Gerald A. EZEKIEL, Jr., M.D., Plaintiff and Appellant, v. John WINKLEY, M.D., et al., Defendants and Respondents.

Civ. 48867.

Decided: November 10, 1976

Mink & Alpert, and Michael S. Mink, Encino, for plaintiff and respondent. Thelen, Marrin, Johnson & Bridges, San Francisco, and Curtis A. Cole, Fresno, for defendants and respondents.

Plaintiff appeals from a judgment (order of dismissal) entered after an order sustaining, without leave to amend, a demurrer to his Third Amended Complaint (complaint). We reverse the judgment.

Although, as plaintiff's present counsel admits, the third amended complaint is no model of pleading, we conclude that, read as it must be, and as defendants urge us to, in connection with the allegations of the two previous complaints, and tested by the usual rules of construction of pleadings, the facts set forth do show: (1) the existence of enforceable contracts of employment either for three years or for one year; and (2) an unjustified breach of those contracts.

Plaintiff alleges that he is a duly licensed physician; that he was engaged in general practice in San Diego and had completed one year as a resident in surgery at Mercy Hospital in San Diego; that, at the special request of defendants, he applied for and was accepted as a resident in surgery for a three-year term at defendants' hospital; that, in reliance on that acceptance and on the promise of that term of employment, he sold his home in San Diego, closed his practice and, by a written agreement effective as of December 4, 1972, entered on his residency at defendants' hospital. He further alleges that, as December 4, 1973, he was orally continued in that residency for a second year, at an increased salary. He then alleges that, on January 10, 1974, he was told by defendants that his residency would be terminated as of June 30, 1974. Although he was told that that decision would be reviewed in three months, no such review was ever made, no formal charges were ever given to him, and no hearing on his discharge was ever given.

▸ **How to complete this task**:
Continue the court opinion on the terminated surgical residency, picking up right after its last sentence.

[Stored data entries]
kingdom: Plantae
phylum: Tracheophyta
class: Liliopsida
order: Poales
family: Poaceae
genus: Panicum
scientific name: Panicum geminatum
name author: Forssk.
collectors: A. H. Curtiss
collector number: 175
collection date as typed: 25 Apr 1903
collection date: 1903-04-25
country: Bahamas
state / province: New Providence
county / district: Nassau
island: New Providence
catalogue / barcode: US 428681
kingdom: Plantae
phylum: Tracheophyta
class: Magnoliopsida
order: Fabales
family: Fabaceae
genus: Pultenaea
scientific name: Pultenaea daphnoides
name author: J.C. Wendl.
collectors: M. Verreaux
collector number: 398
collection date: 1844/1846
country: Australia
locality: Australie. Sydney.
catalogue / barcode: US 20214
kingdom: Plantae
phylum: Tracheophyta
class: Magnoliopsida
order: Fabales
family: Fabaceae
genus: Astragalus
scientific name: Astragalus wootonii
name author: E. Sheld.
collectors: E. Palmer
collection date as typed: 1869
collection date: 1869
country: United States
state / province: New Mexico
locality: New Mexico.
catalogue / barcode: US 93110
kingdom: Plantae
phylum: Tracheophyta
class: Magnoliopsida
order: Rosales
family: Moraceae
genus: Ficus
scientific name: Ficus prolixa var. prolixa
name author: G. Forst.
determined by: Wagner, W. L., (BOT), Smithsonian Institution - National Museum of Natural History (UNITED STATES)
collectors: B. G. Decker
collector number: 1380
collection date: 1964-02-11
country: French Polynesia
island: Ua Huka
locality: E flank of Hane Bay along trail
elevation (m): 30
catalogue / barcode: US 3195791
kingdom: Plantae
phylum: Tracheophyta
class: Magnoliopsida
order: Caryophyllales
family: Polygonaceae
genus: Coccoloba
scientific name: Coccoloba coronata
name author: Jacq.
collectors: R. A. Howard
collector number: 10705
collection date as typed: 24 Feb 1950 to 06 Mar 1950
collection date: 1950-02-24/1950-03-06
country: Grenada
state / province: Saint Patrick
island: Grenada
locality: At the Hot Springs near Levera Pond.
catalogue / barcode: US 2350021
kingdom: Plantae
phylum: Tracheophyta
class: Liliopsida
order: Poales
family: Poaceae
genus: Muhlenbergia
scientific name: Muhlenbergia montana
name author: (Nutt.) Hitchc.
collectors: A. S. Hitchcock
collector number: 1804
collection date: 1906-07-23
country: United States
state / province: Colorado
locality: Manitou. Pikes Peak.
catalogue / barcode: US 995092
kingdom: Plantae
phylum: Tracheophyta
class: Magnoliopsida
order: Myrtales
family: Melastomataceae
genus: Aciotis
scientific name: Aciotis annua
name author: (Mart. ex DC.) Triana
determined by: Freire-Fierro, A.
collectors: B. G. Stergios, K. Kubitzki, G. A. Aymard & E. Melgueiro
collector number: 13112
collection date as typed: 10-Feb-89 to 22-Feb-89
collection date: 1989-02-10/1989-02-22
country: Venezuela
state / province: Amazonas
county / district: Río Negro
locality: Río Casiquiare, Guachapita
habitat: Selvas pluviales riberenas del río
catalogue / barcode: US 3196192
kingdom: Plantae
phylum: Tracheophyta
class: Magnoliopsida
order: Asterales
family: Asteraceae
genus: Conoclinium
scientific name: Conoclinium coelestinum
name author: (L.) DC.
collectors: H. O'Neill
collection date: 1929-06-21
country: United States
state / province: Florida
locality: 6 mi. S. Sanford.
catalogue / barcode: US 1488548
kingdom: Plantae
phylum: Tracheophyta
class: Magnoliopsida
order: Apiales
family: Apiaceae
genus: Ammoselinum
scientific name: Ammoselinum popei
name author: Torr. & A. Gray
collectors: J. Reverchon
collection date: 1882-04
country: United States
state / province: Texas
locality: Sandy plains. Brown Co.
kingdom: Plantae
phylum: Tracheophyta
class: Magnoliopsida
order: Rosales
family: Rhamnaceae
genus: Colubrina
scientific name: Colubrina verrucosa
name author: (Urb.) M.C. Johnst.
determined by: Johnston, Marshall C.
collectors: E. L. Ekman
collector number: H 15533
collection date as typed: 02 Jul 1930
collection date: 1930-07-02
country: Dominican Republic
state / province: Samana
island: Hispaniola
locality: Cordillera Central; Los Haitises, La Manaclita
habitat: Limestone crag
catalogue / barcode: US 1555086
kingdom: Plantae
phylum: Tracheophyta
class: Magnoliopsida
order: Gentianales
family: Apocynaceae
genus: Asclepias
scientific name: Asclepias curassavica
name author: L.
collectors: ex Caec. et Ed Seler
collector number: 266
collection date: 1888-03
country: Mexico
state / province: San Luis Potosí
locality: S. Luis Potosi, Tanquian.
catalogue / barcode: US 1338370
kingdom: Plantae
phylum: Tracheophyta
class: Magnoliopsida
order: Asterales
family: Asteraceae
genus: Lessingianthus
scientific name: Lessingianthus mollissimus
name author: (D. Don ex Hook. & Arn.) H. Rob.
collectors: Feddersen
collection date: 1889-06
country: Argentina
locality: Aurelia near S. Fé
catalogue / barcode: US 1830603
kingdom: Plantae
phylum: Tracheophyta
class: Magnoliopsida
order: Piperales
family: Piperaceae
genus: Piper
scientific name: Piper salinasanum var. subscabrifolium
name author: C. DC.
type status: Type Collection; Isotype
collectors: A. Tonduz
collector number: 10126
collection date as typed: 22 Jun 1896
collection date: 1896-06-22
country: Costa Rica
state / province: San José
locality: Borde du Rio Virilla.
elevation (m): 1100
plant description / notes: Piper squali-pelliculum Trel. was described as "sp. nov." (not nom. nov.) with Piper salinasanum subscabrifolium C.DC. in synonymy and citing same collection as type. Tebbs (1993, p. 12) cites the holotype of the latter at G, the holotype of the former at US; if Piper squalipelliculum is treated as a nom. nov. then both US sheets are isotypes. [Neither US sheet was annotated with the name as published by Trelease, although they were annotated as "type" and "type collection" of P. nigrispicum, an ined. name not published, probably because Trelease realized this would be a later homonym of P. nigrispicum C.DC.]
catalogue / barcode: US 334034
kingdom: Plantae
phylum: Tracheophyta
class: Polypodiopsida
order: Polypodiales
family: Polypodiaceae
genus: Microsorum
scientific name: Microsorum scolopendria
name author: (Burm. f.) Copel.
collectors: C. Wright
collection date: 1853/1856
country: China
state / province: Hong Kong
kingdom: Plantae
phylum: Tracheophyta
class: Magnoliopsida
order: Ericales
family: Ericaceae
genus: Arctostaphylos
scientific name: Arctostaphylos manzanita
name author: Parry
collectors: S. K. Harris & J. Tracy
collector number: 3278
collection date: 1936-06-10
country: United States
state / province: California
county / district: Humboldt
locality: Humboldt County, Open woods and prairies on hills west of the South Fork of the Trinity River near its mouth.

▸ **Response for this exercise**:
I

The case before us involved no problem of compelling defendants to retain, as a resident, an incompetent surgeon.1 Plaintiff admits that, if his incompetency had properly been charged and properly proved, defendants had the right to terminate his residency. The gist of his complaint is that no such charge was ever made or proved, so that (as he states the facts) his termination was arbitrary and without cause.

II

As against the claim of an enforceable three-year contract, defendants rely on subdivision (1) of section 1624 of the Civil Code, relating to contracts not to be performed within one year. But it is well settled that a party may be estopped to assert the bar of that statute where the other party has been induced to believe that he has a contract for a longer term and has taken action, to his detriment, in reliance on the promise of a longer employment. (1 Witkin, Summary of Cal.Law (8th ed. 1973), Contracts, § 253, pp. 219–220.)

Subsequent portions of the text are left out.